Firstly, tell us about yourself! Where do you live, what do you make and how many children do you have?
From the North East of Newcastle I am Newcastle born and bred. I spent four years in Edinburgh for University but came back to Newcastle after a horrid incident involving a violent partner. When I returned I reconnected with old friends, one of whom I ended up marrying and is my soul mate. I have one child named Alexander (Xander for short) who is my little ray of sunshine. I suffered with PND and I'm still recovering. Thankfully good company, making art and living next to a country park helps a great deal.
How do you continue to engage with your art practice alongside raising children? Do you have a dedicated studio space and routine, or do you work from home in between other things?
I work from home at the moment. I find myself working the most when my child is asleep in the evening and my husband's busy. I find the most creativity and productivity comes to me when I'm left alone. I enjoy the solitude but often regret the lack of sleep, when I wake up in paint.

**Given request 1**. In the interview text, what is the name of the interviewee's child?
**Given request 2**. Rewrite the interview text between "I work from" and "up in paint.", inclusive, with "evening" changed to "afternoon".
**Given request 3**. List everything the interview text names as helping the interviewee in her recovery.

**Excerpted records**.
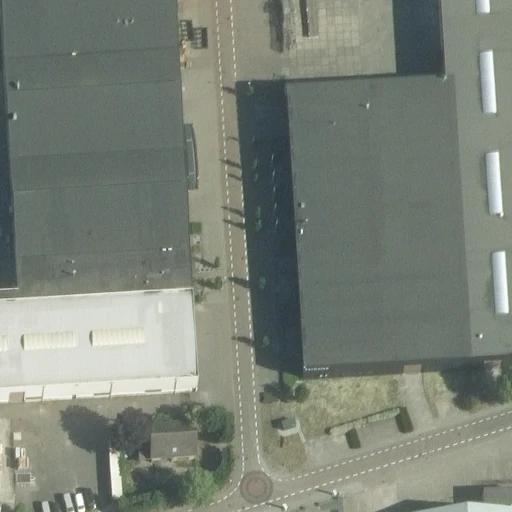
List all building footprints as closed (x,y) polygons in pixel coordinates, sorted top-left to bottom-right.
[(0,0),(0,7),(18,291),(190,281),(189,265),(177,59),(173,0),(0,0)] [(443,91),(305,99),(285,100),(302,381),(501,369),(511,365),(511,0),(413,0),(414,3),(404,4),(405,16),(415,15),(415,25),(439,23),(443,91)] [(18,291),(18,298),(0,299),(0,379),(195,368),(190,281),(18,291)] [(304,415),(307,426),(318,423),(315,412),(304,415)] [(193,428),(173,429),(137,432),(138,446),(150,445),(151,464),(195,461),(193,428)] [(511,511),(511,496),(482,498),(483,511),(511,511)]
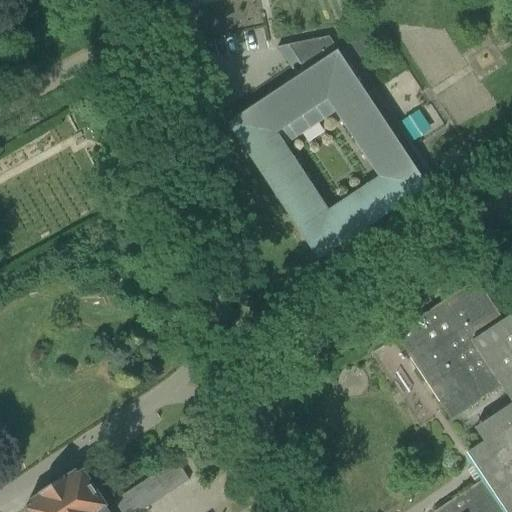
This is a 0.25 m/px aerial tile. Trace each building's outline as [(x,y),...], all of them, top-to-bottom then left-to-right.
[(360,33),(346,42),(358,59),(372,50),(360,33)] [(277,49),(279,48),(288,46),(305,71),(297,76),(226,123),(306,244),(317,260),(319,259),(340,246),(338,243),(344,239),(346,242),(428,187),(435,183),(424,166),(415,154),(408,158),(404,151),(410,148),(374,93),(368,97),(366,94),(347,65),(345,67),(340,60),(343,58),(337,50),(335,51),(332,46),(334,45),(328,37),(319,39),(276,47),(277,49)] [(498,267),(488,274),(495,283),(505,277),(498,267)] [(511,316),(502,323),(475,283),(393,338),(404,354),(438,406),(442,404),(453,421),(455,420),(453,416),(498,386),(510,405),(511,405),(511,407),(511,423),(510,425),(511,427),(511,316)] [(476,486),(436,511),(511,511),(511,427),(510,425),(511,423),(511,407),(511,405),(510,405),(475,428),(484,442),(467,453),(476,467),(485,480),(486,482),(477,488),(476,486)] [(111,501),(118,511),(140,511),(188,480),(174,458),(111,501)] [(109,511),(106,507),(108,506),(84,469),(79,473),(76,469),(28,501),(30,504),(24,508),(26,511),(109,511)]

...

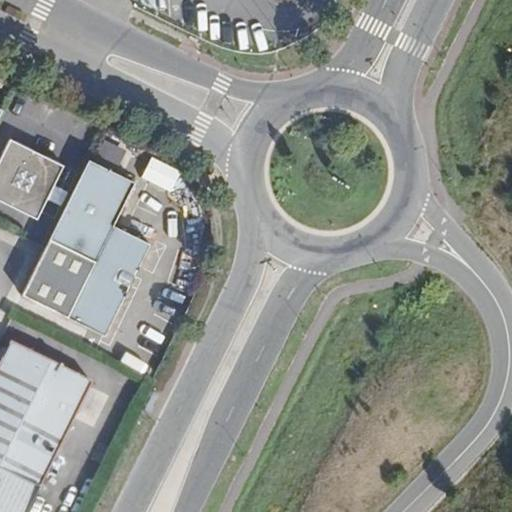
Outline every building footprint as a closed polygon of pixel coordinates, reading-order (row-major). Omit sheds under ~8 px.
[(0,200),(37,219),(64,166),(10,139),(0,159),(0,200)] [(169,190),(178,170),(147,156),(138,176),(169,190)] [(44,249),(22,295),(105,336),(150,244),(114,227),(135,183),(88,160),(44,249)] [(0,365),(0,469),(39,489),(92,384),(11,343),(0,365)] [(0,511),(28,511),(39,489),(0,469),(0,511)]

**Solution 1**. Alexander, or Xander for short.

**Solution 2**.
I work from home at the moment. I find myself working the most when my child is asleep in the afternoon and my husband's busy. I find the most creativity and productivity comes to me when I'm left alone. I enjoy the solitude but often regret the lack of sleep, when I wake up in paint.

**Solution 3**. Good company, making art, and living next to a country park.